PROBLEM DESCRIPTION |
Reproduce the records below exactly, with nothing altered.

Saved entries |

§

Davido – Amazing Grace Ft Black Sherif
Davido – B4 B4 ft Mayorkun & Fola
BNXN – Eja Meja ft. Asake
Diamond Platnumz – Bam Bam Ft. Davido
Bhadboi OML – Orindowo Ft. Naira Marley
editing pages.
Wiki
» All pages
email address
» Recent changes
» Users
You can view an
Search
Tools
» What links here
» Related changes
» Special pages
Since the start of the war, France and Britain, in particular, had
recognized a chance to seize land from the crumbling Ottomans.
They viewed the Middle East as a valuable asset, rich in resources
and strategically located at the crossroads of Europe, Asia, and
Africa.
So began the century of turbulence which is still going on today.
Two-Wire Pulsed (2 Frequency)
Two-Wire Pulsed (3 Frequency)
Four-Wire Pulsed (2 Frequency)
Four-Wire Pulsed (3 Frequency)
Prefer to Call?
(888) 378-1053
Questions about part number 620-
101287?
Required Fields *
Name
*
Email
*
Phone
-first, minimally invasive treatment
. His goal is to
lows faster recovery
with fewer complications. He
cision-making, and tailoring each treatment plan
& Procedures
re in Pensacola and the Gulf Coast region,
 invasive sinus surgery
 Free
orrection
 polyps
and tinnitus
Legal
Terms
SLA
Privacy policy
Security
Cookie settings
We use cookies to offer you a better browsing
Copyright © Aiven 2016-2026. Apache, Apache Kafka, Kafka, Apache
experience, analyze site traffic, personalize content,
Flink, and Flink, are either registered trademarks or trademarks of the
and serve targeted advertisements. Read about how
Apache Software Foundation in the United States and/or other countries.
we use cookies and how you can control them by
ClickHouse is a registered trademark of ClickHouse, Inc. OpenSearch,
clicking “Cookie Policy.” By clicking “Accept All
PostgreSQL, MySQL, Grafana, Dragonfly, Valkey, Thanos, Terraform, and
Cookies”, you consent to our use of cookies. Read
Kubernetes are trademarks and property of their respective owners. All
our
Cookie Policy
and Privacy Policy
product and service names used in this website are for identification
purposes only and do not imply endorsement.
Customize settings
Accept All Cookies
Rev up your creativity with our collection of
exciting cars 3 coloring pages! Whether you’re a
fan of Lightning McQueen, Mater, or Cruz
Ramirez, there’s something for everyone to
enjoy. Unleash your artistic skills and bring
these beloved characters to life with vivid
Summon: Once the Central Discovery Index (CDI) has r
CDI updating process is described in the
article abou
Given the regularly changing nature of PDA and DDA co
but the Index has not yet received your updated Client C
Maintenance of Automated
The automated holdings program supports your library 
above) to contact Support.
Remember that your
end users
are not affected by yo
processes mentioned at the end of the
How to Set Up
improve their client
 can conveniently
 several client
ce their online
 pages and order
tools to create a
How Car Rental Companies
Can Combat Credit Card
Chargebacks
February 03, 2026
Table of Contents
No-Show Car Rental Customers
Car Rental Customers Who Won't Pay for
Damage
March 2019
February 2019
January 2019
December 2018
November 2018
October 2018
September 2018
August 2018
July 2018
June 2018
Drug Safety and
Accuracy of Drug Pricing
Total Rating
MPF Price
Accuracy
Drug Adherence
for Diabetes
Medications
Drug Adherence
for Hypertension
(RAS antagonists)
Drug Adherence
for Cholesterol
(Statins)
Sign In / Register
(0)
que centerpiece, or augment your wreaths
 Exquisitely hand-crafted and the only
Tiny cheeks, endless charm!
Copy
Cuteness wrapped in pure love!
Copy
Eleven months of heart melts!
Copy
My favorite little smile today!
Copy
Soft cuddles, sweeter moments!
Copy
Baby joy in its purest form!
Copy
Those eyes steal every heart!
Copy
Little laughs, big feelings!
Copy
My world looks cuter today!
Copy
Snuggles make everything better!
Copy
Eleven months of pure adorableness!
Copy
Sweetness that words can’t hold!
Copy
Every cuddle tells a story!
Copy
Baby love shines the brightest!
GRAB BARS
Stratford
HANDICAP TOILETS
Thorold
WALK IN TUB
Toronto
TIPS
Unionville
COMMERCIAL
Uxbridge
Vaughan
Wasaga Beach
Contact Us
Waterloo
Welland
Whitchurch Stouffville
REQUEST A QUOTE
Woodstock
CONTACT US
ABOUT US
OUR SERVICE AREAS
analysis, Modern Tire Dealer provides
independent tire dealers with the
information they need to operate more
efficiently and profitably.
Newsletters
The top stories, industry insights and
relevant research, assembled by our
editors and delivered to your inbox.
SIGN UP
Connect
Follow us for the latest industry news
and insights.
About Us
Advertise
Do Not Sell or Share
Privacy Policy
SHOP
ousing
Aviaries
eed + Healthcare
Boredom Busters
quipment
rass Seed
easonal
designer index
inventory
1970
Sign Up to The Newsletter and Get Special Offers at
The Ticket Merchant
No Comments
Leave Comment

§

ANSWER TO THE EXERCISE |
Davido – Amazing Grace Ft Black Sherif
Davido – B4 B4 ft Mayorkun & Fola
BNXN – Eja Meja ft. Asake
Diamond Platnumz – Bam Bam Ft. Davido
Bhadboi OML – Orindowo Ft. Naira Marley
editing pages.
Wiki
» All pages
email address
» Recent changes
» Users
You can view an
Search
Tools
» What links here
» Related changes
» Special pages
Since the start of the war, France and Britain, in particular, had
recognized a chance to seize land from the crumbling Ottomans.
They viewed the Middle East as a valuable asset, rich in resources
and strategically located at the crossroads of Europe, Asia, and
Africa.
So began the century of turbulence which is still going on today.
Two-Wire Pulsed (2 Frequency)
Two-Wire Pulsed (3 Frequency)
Four-Wire Pulsed (2 Frequency)
Four-Wire Pulsed (3 Frequency)
Prefer to Call?
(888) 378-1053
Questions about part number 620-
101287?
Required Fields *
Name
*
Email
*
Phone
-first, minimally invasive treatment
. His goal is to
lows faster recovery
with fewer complications. He
cision-making, and tailoring each treatment plan
& Procedures
re in Pensacola and the Gulf Coast region,
 invasive sinus surgery
 Free
orrection
 polyps
and tinnitus
Legal
Terms
SLA
Privacy policy
Security
Cookie settings
We use cookies to offer you a better browsing
Copyright © Aiven 2016-2026. Apache, Apache Kafka, Kafka, Apache
experience, analyze site traffic, personalize content,
Flink, and Flink, are either registered trademarks or trademarks of the
and serve targeted advertisements. Read about how
Apache Software Foundation in the United States and/or other countries.
we use cookies and how you can control them by
ClickHouse is a registered trademark of ClickHouse, Inc. OpenSearch,
clicking “Cookie Policy.” By clicking “Accept All
PostgreSQL, MySQL, Grafana, Dragonfly, Valkey, Thanos, Terraform, and
Cookies”, you consent to our use of cookies. Read
Kubernetes are trademarks and property of their respective owners. All
our
Cookie Policy
and Privacy Policy
product and service names used in this website are for identification
purposes only and do not imply endorsement.
Customize settings
Accept All Cookies
Rev up your creativity with our collection of
exciting cars 3 coloring pages! Whether you’re a
fan of Lightning McQueen, Mater, or Cruz
Ramirez, there’s something for everyone to
enjoy. Unleash your artistic skills and bring
these beloved characters to life with vivid
Summon: Once the Central Discovery Index (CDI) has r
CDI updating process is described in the
article abou
Given the regularly changing nature of PDA and DDA co
but the Index has not yet received your updated Client C
Maintenance of Automated
The automated holdings program supports your library 
above) to contact Support.
Remember that your
end users
are not affected by yo
processes mentioned at the end of the
How to Set Up
improve their client
 can conveniently
 several client
ce their online
 pages and order
tools to create a
How Car Rental Companies
Can Combat Credit Card
Chargebacks
February 03, 2026
Table of Contents
No-Show Car Rental Customers
Car Rental Customers Who Won't Pay for
Damage
March 2019
February 2019
January 2019
December 2018
November 2018
October 2018
September 2018
August 2018
July 2018
June 2018
Drug Safety and
Accuracy of Drug Pricing
Total Rating
MPF Price
Accuracy
Drug Adherence
for Diabetes
Medications
Drug Adherence
for Hypertension
(RAS antagonists)
Drug Adherence
for Cholesterol
(Statins)
Sign In / Register
(0)
que centerpiece, or augment your wreaths
 Exquisitely hand-crafted and the only
Tiny cheeks, endless charm!
Copy
Cuteness wrapped in pure love!
Copy
Eleven months of heart melts!
Copy
My favorite little smile today!
Copy
Soft cuddles, sweeter moments!
Copy
Baby joy in its purest form!
Copy
Those eyes steal every heart!
Copy
Little laughs, big feelings!
Copy
My world looks cuter today!
Copy
Snuggles make everything better!
Copy
Eleven months of pure adorableness!
Copy
Sweetness that words can’t hold!
Copy
Every cuddle tells a story!
Copy
Baby love shines the brightest!
GRAB BARS
Stratford
HANDICAP TOILETS
Thorold
WALK IN TUB
Toronto
TIPS
Unionville
COMMERCIAL
Uxbridge
Vaughan
Wasaga Beach
Contact Us
Waterloo
Welland
Whitchurch Stouffville
REQUEST A QUOTE
Woodstock
CONTACT US
ABOUT US
OUR SERVICE AREAS
analysis, Modern Tire Dealer provides
independent tire dealers with the
information they need to operate more
efficiently and profitably.
Newsletters
The top stories, industry insights and
relevant research, assembled by our
editors and delivered to your inbox.
SIGN UP
Connect
Follow us for the latest industry news
and insights.
About Us
Advertise
Do Not Sell or Share
Privacy Policy
SHOP
ousing
Aviaries
eed + Healthcare
Boredom Busters
quipment
rass Seed
easonal
designer index
inventory
1970
Sign Up to The Newsletter and Get Special Offers at
The Ticket Merchant
No Comments
Leave Comment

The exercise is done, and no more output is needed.